§ Source text:

──────────

If while walking through the city's parks or neighborhoods you thought you were seeing an unusually high number of distressed or dying pine trees, you're right. An infection called Diplodia tip blight is killing many of the area's mature pine trees.
Diplodia tip blight is increasing and it is almost impossible to eradicate. As many of the area's pines die, the appearance of parks and residential landscapes will undergo a dramatic change.
Pines belong to the conifer family: trees that are mostly evergreen, cone-bearing, and have needles for leaves. Americans have enjoyed a long love affair with conifers, and pines in particular. With their scented needles and cones, pines have come to represent the continent's great wilderness. Their lush-green canopies add depth to landscapes. And pines are frequently used as wind breaks and privacy screens.
Diplodia tip blight is caused by Sphaeropsis sapinea, a winter-hardy fungus found throughout Eastern and Central US and Canada. It spreads from tree to tree. Spores of the fungus grow at the base of infected needles from spring to fall, and spread easily during warm summer rains. The most obvious symptoms of tip blight are stunted and deformed new shoots that become tan or brown. The shoots die quickly, and the infection slowly works its way down the branch. Severely infected trees have large sections that look dried, blanched, or burnt. Tip blight weakens infected trees and they eventually die from a combination of stress, fungal disease, and pests.
City forester Ian Nadar has been following the Diplodia tip blight problem for 25 years.
"It is a naturally occurring thing," he says. "It has always been here, but there is some question of why we're seeing more of it."
One reason could be decreased rainfall in the Northeast, which stresses the trees and makes them more vulnerable to the infection, Nadar says.
Tip blight can attack any pine, but certain pines are more vulnerable than others. Reports of infection on Red pines, Scots, Ponderosa, and Mugo are common, but Austrian pines, which are not indigenous to the US, are the most vulnerable. Probably 85 to 90 percent of Austrian pines in Rochester are infected, Nadar says.

──────────

§ Stored data:

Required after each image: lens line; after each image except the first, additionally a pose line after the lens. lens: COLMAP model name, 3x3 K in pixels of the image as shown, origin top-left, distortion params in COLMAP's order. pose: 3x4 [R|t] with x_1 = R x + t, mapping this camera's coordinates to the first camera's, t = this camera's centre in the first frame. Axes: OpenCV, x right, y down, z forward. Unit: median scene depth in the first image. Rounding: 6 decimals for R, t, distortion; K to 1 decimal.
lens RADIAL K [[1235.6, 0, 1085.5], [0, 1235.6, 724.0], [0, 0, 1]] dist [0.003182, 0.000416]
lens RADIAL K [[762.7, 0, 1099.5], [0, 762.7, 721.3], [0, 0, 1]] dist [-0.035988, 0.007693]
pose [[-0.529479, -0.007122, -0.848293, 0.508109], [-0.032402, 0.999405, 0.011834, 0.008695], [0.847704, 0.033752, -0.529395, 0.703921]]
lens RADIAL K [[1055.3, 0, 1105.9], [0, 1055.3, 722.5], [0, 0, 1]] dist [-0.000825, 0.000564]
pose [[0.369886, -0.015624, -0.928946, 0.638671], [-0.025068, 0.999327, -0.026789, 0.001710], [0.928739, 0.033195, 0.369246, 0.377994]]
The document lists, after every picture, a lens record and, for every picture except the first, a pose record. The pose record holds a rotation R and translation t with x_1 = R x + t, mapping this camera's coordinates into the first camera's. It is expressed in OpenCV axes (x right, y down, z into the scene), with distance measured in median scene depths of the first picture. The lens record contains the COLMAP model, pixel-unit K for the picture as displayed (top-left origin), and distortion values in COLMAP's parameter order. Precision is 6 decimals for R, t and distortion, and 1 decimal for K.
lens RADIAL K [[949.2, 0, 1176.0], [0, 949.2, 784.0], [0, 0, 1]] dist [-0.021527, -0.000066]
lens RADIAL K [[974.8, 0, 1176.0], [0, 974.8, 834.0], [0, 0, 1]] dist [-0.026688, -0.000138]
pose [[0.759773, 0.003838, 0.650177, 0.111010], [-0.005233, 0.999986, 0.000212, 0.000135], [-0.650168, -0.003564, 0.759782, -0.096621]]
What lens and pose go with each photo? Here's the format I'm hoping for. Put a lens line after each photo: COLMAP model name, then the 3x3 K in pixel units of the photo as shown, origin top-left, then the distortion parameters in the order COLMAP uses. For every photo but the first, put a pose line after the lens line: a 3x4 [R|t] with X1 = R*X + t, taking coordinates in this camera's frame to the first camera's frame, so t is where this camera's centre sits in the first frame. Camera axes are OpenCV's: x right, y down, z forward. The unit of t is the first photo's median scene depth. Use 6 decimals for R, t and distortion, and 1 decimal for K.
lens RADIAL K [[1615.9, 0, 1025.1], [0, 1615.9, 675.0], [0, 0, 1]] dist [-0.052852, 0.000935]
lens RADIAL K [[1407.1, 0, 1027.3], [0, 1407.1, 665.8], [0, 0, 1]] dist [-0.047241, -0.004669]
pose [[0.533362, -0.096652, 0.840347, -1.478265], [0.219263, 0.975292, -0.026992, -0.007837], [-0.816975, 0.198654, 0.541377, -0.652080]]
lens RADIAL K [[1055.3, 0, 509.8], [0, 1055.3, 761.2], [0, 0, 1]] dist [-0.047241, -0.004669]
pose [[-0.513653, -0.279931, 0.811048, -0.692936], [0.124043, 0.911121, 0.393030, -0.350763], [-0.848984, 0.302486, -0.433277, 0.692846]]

──────────

§ Task brief: Write out the passage of the pine blight text from "If while walking" to "mature pine trees.".

§ Output of the exercise:
If while walking through the city's parks or neighborhoods you thought you were seeing an unusually high number of distressed or dying pine trees, you're right. An infection called Diplodia tip blight is killing many of the area's mature pine trees.